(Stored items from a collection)
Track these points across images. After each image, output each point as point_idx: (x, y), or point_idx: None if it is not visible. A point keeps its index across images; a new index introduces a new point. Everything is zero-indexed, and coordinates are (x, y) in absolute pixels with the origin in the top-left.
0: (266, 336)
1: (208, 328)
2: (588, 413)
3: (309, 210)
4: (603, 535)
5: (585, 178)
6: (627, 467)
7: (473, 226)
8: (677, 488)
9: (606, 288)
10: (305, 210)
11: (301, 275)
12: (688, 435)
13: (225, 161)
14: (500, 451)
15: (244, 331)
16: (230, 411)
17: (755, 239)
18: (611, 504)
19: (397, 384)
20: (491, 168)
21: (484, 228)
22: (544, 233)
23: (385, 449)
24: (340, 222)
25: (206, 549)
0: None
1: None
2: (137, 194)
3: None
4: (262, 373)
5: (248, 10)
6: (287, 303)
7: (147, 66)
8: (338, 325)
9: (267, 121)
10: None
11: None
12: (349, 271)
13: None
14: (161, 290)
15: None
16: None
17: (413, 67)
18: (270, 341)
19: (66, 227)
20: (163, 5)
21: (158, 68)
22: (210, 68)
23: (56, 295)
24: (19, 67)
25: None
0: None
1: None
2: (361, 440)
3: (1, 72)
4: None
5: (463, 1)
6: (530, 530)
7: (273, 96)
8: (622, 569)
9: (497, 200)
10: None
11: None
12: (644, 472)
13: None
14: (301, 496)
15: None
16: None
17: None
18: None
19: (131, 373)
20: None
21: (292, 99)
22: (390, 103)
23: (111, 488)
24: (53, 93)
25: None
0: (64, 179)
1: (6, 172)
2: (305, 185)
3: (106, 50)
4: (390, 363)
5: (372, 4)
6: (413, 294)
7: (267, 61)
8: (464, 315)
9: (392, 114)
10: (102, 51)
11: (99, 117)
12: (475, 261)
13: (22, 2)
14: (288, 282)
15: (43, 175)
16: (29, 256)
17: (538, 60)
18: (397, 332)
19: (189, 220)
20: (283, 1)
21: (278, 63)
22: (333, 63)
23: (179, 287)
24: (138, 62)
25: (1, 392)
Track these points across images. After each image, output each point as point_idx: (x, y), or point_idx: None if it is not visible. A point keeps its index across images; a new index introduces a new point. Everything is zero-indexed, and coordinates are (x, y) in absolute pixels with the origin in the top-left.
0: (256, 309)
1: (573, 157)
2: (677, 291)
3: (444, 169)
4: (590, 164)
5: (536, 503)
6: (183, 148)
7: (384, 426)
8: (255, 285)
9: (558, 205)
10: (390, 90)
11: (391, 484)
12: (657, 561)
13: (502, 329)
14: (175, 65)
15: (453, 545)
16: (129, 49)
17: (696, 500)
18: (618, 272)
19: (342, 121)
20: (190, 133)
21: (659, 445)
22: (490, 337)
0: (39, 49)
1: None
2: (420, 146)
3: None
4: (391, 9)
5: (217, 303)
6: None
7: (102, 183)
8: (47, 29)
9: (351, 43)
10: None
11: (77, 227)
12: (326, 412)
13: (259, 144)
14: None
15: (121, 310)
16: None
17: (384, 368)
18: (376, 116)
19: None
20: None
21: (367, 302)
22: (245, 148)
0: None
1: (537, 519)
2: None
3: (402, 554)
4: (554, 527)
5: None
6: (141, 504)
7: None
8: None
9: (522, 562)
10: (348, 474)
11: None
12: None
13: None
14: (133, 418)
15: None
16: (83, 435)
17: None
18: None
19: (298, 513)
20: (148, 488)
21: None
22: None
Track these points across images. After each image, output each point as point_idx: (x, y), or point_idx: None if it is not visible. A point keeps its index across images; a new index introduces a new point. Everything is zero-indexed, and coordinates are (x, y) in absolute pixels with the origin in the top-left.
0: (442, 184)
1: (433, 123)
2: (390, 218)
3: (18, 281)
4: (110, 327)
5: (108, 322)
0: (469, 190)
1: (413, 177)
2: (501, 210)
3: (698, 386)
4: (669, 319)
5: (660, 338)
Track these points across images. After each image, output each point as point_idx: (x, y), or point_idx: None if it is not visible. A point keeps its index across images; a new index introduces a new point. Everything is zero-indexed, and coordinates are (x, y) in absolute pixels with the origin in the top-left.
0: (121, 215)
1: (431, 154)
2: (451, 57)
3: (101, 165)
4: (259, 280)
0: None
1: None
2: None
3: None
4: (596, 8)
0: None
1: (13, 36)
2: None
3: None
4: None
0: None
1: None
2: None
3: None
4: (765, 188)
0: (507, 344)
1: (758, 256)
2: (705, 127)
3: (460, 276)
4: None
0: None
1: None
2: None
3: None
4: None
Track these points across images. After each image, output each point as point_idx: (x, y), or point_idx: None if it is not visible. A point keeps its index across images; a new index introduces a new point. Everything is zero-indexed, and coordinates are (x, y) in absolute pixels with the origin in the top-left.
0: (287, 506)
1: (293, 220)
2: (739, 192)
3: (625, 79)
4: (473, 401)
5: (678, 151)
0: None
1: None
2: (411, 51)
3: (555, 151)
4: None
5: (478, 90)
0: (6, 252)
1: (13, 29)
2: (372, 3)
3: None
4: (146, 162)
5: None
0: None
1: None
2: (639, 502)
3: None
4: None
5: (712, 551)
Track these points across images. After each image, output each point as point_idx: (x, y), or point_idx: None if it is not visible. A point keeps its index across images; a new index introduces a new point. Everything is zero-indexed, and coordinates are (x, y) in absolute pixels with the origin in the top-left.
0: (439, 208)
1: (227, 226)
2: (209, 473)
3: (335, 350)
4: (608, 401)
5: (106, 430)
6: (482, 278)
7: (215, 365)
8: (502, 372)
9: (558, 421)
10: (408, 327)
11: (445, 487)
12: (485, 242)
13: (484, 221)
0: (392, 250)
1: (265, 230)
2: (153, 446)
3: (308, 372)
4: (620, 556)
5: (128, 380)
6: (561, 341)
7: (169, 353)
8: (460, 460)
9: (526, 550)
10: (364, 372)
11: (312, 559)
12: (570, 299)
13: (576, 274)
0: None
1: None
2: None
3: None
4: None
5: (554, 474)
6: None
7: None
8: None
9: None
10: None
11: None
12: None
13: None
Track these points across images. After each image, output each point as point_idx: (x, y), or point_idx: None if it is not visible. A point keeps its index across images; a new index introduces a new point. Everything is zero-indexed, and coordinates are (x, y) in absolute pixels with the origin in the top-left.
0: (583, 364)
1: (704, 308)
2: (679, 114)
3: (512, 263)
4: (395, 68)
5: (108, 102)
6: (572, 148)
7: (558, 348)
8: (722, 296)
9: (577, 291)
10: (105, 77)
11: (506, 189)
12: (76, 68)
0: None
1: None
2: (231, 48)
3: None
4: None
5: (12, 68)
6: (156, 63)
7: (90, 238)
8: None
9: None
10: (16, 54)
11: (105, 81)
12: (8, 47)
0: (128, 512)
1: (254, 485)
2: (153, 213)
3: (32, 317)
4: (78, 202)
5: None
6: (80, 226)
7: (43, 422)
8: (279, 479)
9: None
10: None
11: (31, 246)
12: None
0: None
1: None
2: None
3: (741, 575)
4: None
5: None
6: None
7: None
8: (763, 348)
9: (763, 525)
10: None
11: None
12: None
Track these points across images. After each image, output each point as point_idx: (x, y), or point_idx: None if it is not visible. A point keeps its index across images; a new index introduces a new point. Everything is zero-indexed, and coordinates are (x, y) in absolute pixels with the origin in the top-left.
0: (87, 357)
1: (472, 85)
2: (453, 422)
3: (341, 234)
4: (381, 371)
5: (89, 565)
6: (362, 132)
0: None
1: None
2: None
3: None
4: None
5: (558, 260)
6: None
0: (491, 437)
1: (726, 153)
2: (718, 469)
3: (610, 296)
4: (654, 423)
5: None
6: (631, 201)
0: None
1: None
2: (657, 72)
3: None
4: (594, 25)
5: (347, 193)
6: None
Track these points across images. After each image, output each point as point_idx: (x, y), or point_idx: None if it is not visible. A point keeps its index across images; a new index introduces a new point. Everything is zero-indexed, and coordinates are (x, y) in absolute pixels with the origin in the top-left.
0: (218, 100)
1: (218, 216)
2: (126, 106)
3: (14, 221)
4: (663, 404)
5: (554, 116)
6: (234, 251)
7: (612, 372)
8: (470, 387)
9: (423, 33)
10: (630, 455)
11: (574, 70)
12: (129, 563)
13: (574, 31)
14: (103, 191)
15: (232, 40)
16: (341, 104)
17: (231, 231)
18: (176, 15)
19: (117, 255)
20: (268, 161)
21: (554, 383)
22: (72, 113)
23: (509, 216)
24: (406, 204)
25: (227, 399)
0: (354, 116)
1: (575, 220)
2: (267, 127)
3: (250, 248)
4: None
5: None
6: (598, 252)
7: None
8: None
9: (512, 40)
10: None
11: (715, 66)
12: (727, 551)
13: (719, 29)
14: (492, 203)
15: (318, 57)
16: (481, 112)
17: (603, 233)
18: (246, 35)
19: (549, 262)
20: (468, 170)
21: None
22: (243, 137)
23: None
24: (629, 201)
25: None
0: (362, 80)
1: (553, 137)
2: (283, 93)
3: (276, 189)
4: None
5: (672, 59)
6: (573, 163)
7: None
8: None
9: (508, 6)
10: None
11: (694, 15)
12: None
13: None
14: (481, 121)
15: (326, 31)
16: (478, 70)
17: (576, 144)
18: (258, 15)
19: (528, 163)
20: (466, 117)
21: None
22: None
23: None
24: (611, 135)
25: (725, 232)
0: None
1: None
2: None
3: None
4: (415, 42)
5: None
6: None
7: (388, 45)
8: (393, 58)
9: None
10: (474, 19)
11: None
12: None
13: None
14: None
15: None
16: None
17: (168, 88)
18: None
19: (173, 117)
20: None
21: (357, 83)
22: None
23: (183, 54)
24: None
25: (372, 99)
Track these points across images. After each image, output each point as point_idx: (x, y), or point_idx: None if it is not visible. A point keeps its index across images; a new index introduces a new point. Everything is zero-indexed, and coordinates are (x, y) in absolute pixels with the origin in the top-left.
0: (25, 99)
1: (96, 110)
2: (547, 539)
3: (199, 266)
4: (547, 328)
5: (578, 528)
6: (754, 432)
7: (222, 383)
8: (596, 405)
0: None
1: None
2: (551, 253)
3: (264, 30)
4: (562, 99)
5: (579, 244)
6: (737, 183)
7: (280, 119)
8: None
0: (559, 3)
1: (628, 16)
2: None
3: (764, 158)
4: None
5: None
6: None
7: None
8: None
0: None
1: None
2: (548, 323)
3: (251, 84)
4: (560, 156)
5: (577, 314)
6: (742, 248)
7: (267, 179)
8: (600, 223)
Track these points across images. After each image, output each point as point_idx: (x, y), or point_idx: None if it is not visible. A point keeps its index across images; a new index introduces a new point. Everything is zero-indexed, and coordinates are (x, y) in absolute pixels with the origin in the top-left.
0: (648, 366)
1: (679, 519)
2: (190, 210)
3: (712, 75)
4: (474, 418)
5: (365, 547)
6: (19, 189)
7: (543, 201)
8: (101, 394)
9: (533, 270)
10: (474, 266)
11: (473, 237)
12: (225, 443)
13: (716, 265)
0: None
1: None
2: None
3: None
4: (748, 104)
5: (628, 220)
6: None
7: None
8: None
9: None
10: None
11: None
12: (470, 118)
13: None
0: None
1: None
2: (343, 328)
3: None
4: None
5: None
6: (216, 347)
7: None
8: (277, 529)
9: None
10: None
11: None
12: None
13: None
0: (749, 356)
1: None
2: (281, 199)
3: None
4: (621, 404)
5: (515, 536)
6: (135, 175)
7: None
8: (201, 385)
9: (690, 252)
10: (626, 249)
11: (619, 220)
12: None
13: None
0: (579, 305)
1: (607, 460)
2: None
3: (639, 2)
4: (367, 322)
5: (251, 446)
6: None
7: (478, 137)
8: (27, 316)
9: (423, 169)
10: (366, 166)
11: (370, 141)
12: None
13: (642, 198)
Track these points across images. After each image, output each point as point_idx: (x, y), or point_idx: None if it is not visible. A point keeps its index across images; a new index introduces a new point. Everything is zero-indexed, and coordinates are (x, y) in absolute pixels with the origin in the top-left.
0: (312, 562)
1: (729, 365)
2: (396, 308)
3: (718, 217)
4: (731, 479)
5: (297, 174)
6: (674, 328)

**YOUR TASK:** Duplicate the lines from the start of the records through the line containing "9: (606, 288)", including both ends.

**THE RESPONSE:**
Track these points across images. After each image, output each point as point_idx: (x, y), or point_idx: None if it is not visible. A point keeps its index across images; a new index introduces a new point. Everything is zero-indexed, and coordinates are (x, y) in absolute pixels with the origin in the top-left.
0: (266, 336)
1: (208, 328)
2: (588, 413)
3: (309, 210)
4: (603, 535)
5: (585, 178)
6: (627, 467)
7: (473, 226)
8: (677, 488)
9: (606, 288)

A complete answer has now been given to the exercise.